A constructive tension between roots and experimentation is widespread almost everywhere in Emilia-Romagna and translates into a lifestyle full of taste, meditation breaks, and creative relaunches, from Bologna to Reggio Emilia to Ravenna to Piacenza.


Take Cristina Maresi for example, the owner of the Le Occare estate that sits at the gates of Ferrara. She keeps an ancient orchard with a few guest rooms, and a secret: the recipe for "cooked caviar baked for the amount of time it takes to recite the Our Father [prayer] twice," reveals Mrs. Maresi. This 16th-century comes from Messisbugo, cook for the Este, a noble family. He wrote the recipe in his book, Libro novo nel qual s’insegna a far d’ogni sorte di vivande (New book that teaches us to make every kind of food).

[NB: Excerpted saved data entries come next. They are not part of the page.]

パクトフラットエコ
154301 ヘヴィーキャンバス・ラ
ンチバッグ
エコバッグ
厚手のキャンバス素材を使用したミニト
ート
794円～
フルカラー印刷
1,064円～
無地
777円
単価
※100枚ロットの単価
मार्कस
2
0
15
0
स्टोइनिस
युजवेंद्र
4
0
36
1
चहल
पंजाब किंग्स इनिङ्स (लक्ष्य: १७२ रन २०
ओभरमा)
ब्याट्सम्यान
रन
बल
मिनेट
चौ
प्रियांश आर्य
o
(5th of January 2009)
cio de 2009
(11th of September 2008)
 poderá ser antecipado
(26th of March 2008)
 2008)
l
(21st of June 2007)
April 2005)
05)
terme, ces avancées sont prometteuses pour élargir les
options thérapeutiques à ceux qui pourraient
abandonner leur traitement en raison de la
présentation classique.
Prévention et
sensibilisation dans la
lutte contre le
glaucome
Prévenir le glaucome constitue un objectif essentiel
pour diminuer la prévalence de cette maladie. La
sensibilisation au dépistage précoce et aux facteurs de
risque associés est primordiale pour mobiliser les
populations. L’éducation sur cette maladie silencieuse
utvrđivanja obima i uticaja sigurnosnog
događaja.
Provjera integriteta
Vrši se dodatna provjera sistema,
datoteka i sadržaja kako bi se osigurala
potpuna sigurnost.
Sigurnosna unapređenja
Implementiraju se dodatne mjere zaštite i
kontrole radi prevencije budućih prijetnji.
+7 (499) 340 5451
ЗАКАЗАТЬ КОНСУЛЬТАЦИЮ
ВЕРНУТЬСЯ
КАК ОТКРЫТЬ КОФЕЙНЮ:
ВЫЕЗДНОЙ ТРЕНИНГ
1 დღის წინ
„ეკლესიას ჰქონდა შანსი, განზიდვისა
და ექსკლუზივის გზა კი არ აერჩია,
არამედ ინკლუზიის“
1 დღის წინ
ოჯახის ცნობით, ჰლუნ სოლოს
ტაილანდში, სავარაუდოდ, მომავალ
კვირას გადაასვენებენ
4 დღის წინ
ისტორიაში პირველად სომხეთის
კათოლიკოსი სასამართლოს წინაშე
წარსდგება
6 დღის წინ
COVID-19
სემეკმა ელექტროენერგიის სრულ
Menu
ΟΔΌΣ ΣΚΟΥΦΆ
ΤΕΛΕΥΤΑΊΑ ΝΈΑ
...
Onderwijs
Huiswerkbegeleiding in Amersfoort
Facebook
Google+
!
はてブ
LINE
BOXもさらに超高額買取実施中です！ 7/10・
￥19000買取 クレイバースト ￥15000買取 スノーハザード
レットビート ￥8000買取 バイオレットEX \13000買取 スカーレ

This recipe has since been passed down through Ferrara's Jewish community until 1972, when the latest producer, Matilde Bianconi, closed her shop. It would have disappeared into obscurity if the notary Roberto Brighenti had failed to retrieve the recipe in New York and deliver it to his cook, Giuseppina Bottoni, who taught it to Cristina Maresi who, after finding sturgeon eggs in a farm along the Sile river, becomes the seventh producer of caviar in Italy and the only one making cooked caviar, which she ships around Italy and Europe. If you're in her neck of the woods, stop at Maresi's B&B to enjoy a meal amidst embroidered tablecloths and silver cutlery.